That's an incoherent thought in the framework I've offered. If a god exists, it's part of nature as well and subject to laws of nature that pertain to that higher order meta-spacetime. What keeps this deity intact? Why doesn't all of its knowledge become corrupted? Why doesn't it dissipate away like a cloud? Something prevents that.
The fine-tuning argument for gods implies that. If a god has to discover the laws of nature and manipulate them to create a universe finely tuned for life, what does it say about the omnipotence of that deity or its relationship to nature?
I've never understood the weird insistence that God must be physically extant or not at all.
See above. If you consider that framework flawed, demonstrate the error if you can or just accept that you simply don't like it for reasons you can't state.
Lots of things are not physically extant and yet are as "real" to us as anything that is.
Disagree.
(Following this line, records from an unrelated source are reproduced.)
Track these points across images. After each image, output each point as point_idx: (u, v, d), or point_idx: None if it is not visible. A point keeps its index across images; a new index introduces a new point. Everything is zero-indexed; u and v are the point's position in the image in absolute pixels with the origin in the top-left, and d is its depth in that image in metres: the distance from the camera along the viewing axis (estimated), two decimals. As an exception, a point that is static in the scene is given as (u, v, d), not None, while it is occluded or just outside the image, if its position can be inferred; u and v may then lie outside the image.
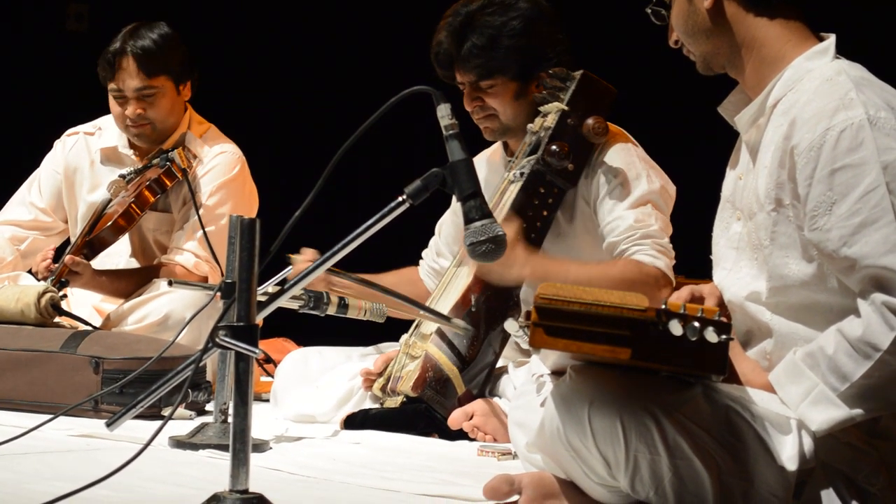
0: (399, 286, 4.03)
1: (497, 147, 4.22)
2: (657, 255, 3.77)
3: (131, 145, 4.77)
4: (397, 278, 4.23)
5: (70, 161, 4.85)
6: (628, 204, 3.83)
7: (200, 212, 4.54)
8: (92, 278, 4.48)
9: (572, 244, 3.94)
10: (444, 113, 2.61)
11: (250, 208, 4.74)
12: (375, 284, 3.92)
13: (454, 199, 4.24)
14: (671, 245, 3.83)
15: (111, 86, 4.63)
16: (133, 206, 4.53)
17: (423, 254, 4.41)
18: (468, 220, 2.60)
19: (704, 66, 2.71)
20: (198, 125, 4.78)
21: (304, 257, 3.96)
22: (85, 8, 6.69)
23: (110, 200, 4.64)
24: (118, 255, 4.75)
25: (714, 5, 2.63)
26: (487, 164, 4.21)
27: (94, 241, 4.51)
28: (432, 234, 4.41)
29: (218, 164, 4.69)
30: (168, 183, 4.57)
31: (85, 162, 4.84)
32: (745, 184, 2.66)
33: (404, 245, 4.42)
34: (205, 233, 4.51)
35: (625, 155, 3.91)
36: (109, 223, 4.50)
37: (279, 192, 5.08)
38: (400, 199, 2.57)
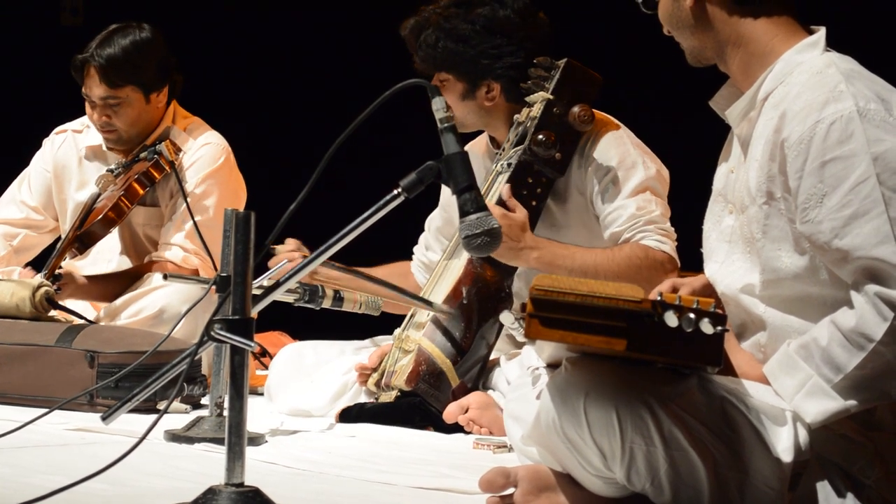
0: (390, 278, 4.07)
1: (481, 138, 4.25)
2: (663, 240, 3.83)
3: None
4: (389, 271, 4.26)
5: (59, 159, 4.85)
6: (627, 193, 3.87)
7: (189, 201, 4.54)
8: (78, 289, 4.48)
9: (566, 234, 3.96)
10: (438, 106, 2.61)
11: (237, 198, 4.73)
12: (359, 272, 3.95)
13: (442, 194, 4.28)
14: (673, 228, 3.87)
15: (82, 89, 4.62)
16: (123, 199, 4.52)
17: (415, 249, 4.43)
18: (463, 214, 2.60)
19: (693, 58, 2.72)
20: (182, 119, 4.77)
21: (287, 248, 4.00)
22: (80, 1, 6.68)
23: (99, 195, 4.63)
24: (110, 252, 4.75)
25: (696, 4, 2.64)
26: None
27: (84, 236, 4.51)
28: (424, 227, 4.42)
29: (203, 155, 4.68)
30: (157, 175, 4.57)
31: (73, 159, 4.84)
32: (736, 177, 2.67)
33: (400, 238, 4.43)
34: (195, 224, 4.50)
35: (618, 144, 3.93)
36: (99, 217, 4.50)
37: (273, 185, 5.07)
38: (395, 192, 2.57)
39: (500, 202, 3.86)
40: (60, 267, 4.43)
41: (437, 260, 4.16)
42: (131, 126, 4.63)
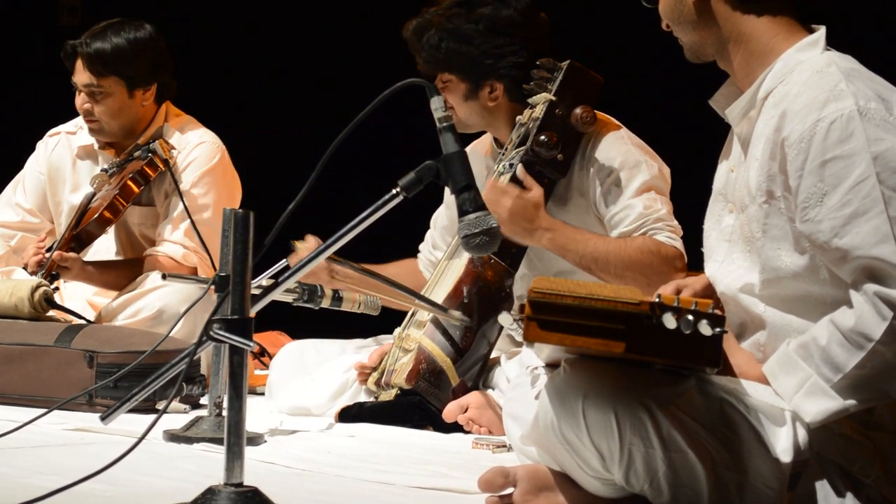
0: (400, 277, 4.06)
1: (485, 138, 4.25)
2: (673, 237, 3.83)
3: (105, 144, 4.76)
4: (399, 269, 4.26)
5: (53, 161, 4.85)
6: (632, 192, 3.87)
7: (186, 200, 4.53)
8: (81, 270, 4.48)
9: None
10: (437, 105, 2.62)
11: (233, 196, 4.74)
12: (375, 273, 3.94)
13: (447, 191, 4.28)
14: (679, 226, 3.87)
15: (72, 77, 4.64)
16: (118, 198, 4.52)
17: (421, 247, 4.43)
18: (462, 213, 2.61)
19: (692, 54, 2.71)
20: (174, 117, 4.76)
21: (308, 244, 3.98)
22: (78, 1, 6.68)
23: (94, 194, 4.63)
24: (106, 252, 4.75)
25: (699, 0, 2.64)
26: (472, 155, 4.22)
27: (80, 235, 4.51)
28: (429, 225, 4.42)
29: (198, 154, 4.68)
30: (151, 174, 4.57)
31: (67, 162, 4.84)
32: (736, 176, 2.67)
33: (400, 236, 4.43)
34: (192, 223, 4.50)
35: (619, 145, 3.93)
36: (95, 216, 4.50)
37: (272, 184, 5.07)
38: (394, 191, 2.57)
39: (515, 179, 3.86)
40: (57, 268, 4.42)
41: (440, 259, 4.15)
42: (112, 118, 4.63)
And there you go with those quotes. If your metaphysics is tethered to nothing but your imagination, and if your definitions are so fuzzy that real becomes "real" for you, you have no foundation for a self-consistent view of reality. It's possible the framework I presented needs tweaking, but not until observations arise that contradict it. As long as it serves as an adequate scaffolding for understanding experience, it's a valid perspective.
As
@blü 2 implied, we need a clear idea of what we mean when we use words to think effectively. Words perforce have a degree of fuzziness, but we can minimize that and owe it to ourselves to do so, because the alternative is freeform thought (creativity), which is great for generating hypotheses for testing and for other creative purposes such as the arts, but not for adding beliefs to one's fund of knowledge, nor for navigating life.
This is irrelevant nonsense, of course, meant to discredit and insult, not illuminate.
He wrote, "In that context the unicorn is light years ahead ─ at least we know what we're looking for and if we found an equine with a single horn on its forehead and probably white hair, and if we had a virgin female handy, then we'd know."
I see this every time a god is compared to anything else - "I'm offended that you equate my unevidenced belief with other unevidenced beliefs like unicorns." What would be an inoffensive analogy for you? Or is this entire area off limits for you?